= EXERCISES =
1. From the passage on text preprocessing and statistics, list every word pair given in the example of a text containing "dog", "cat", and "human".
2. In the passage on text preprocessing and statistics, translate this sentence into Spanish: "Here, any part of speech such as a noun, an adjective, or a verb can be set as the specific part of speech."
3. Quote the part of the passage on text preprocessing and statistics that opens with the words containing "Note that the" and closes with "can be omitted.".
**** PASSAGE SHOWN ****
The preprocessing unit 13 performs any preprocessing on the text generated by the text generation unit 12. The preprocessing includes, as an example, segmentation processing of segmenting the text into a plurality of sections and/or exclusion processing of excluding information unnecessary for anomaly detection from the text. Here, the “section” means any sentence constituent shorter than the input text, such as a word, a combination of words, a clause including a plurality of words, or a dependency relationship. Specifically, the segmentation processing segments the text into a plurality of words. Another example of the preprocessing includes processing of identifying the part of speech of each word generated by the segmentation processing and extracting a word of a specific part of speech. Here, any part of speech such as a noun, an adjective, or a verb can be set as the specific part of speech. Furthermore, the specific part of speech is not limited to one type, and a plurality of types of part of speech such as a combination of noun and adjective may be set as the specific part of speech. Another example of the preprocessing may include processing of correcting a plural noun to a singular noun. Another example of the preprocessing may include processing of pairing an adjective and a noun modified by the adjective. In this processing, the adjective alone and the noun alone may be output separately from the pair of the adjective and the noun. For example, three sentence constituents “cute”, “dog”, and “cute dog” may be output from the sentence “cute dog”. Another example of the preprocessing may include processing of, in a case where the same word appears twice or more in one sentence, outputting the word without duplication.

Note that the preprocessing unit 13 is not always necessary, and subsequent processing may be performed on the text generated by the text generation unit 12. For example, in a case where the text generated by the text generation unit 12 is not a sentence but a word, the preprocessing unit 13 can be omitted.

The statistic calculation unit 14 calculates a statistic of all or a part of the training text for each of the plurality of training samples. The statistic according to the present embodiment means an index related to the degree of appearance of all or a part of the training text in the training data set. The term “a part of the text” means any sentence constituent such as a word, a combination of words, a clause including a plurality of words, or a dependency relationship. As an example, the statistic calculation unit 14 calculates the probability of appearance of the word output by the preprocessing unit 13. The probability of appearance is an example of a statistic. Specifically, first, the statistic calculation unit 14 calculates the frequency of appearance of all or a part of the training text corresponding to each of the plurality of training samples included in the training data set, and calculates the statistic based on the calculated frequency of appearance. The frequency of appearance means the number of appearances. For example, in a case where a part of the training text is words, each of the words appearing in the training text corresponding to each training sample included in the training data set is counted. The count number of the word is an example of the frequency of appearance. After finishing the count in the entire training data set, the statistic calculation unit 14 calculates the probability of appearance of each word by dividing the frequency of appearance of each word by the number of training samples.

The statistic calculation unit 14 may count the appearing words not on a word basis but for each combination (hereinafter referred to as word pair) of a plurality of types of words included in one text. For example, in a case where one text includes three types of words “dog”, “cat”, and “human”, three types of word pairs (dog, cat), (cat, human), and (dog, human) may be counted. In this case, the statistic calculation unit 14 calculates the co-occurrence probability of each word pair by dividing the frequency of appearance of the word pair by the number of training samples. The word pair is an example of a “a part of text”, and the co-occurrence probability is an example of a statistic.
**** EXCERPTED RECORDS ****
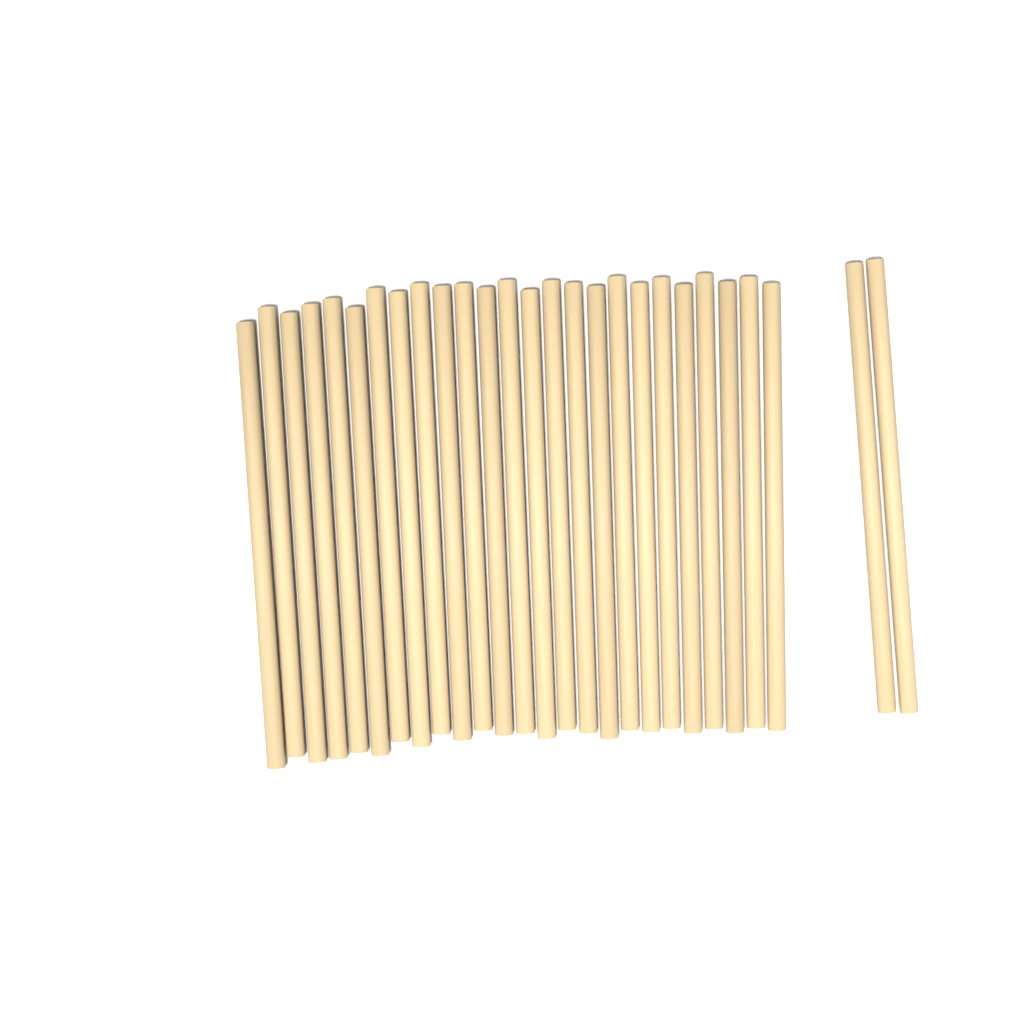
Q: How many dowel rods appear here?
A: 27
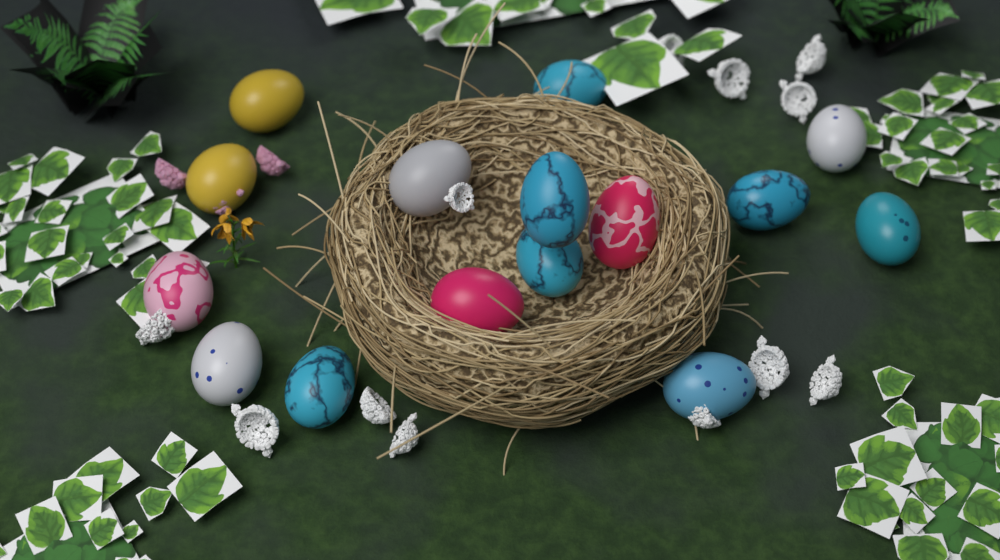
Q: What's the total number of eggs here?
****
**** EXCERPTED RECORDS ****
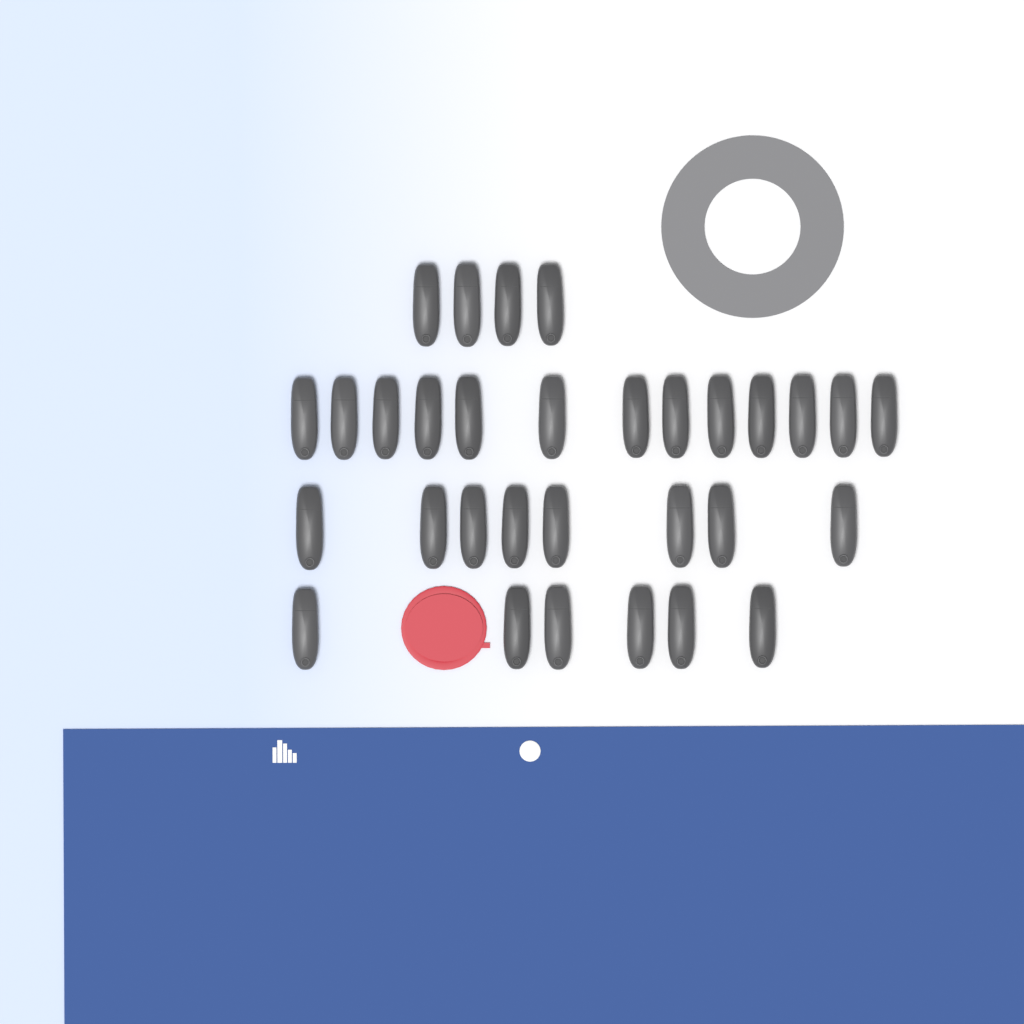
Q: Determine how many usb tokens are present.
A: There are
****
= PER-TASK ANSWERS =
1. (dog, cat), (cat, human), (dog, human)

2. Aquí, cualquier categoría gramatical, como un sustantivo, un adjetivo o un verbo, puede establecerse como la categoría gramatical específica.

3.
Note that the preprocessing unit 13 is not always necessary, and subsequent processing may be performed on the text generated by the text generation unit 12. For example, in a case where the text generated by the text generation unit 12 is not a sentence but a word, the preprocessing unit 13 can be omitted.